WHAT YOU ARE ASKED TO DO
Copy out the listing that follows, exact in every word, and skip the images.

PROVIDED RECORDS
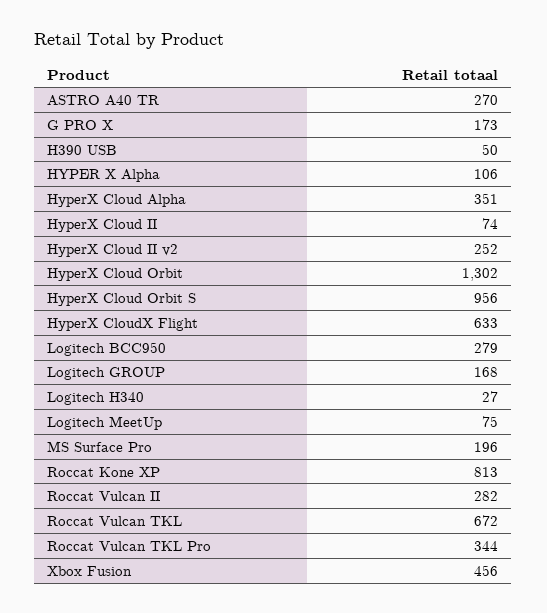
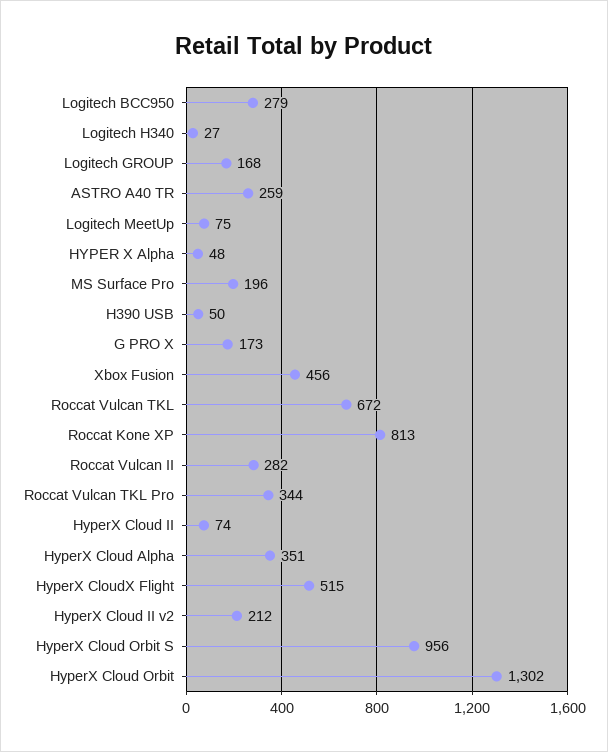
  {
-   "ASTRO A40 TR": 270,
+   "ASTRO A40 TR": 259,
    "G PRO X": 173,
    "H390 USB": 50,
-   "HYPER X Alpha": 106,
+   "HYPER X Alpha": 48,
    "HyperX Cloud Alpha": 351,
    "HyperX Cloud II": 74,
-   "HyperX Cloud II v2": 252,
+   "HyperX Cloud II v2": 212,
    "HyperX Cloud Orbit": 1302,
    "HyperX Cloud Orbit S": 956,
-   "HyperX CloudX Flight": 633,
+   "HyperX CloudX Flight": 515,
    "Logitech BCC950": 279,
    "Logitech GROUP": 168,
    "Logitech H340": 27,
    "Logitech MeetUp": 75,
    "MS Surface Pro": 196,
    "Roccat Kone XP": 813,
    "Roccat Vulcan II": 282,
    "Roccat Vulcan TKL": 672,
    "Roccat Vulcan TKL Pro": 344,
    "Xbox Fusion": 456
  }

RESULT BELOW
  {
-   "ASTRO A40 TR": 270,
+   "ASTRO A40 TR": 259,
    "G PRO X": 173,
    "H390 USB": 50,
-   "HYPER X Alpha": 106,
+   "HYPER X Alpha": 48,
    "HyperX Cloud Alpha": 351,
    "HyperX Cloud II": 74,
-   "HyperX Cloud II v2": 252,
+   "HyperX Cloud II v2": 212,
    "HyperX Cloud Orbit": 1302,
    "HyperX Cloud Orbit S": 956,
-   "HyperX CloudX Flight": 633,
+   "HyperX CloudX Flight": 515,
    "Logitech BCC950": 279,
    "Logitech GROUP": 168,
    "Logitech H340": 27,
    "Logitech MeetUp": 75,
    "MS Surface Pro": 196,
    "Roccat Kone XP": 813,
    "Roccat Vulcan II": 282,
    "Roccat Vulcan TKL": 672,
    "Roccat Vulcan TKL Pro": 344,
    "Xbox Fusion": 456
  }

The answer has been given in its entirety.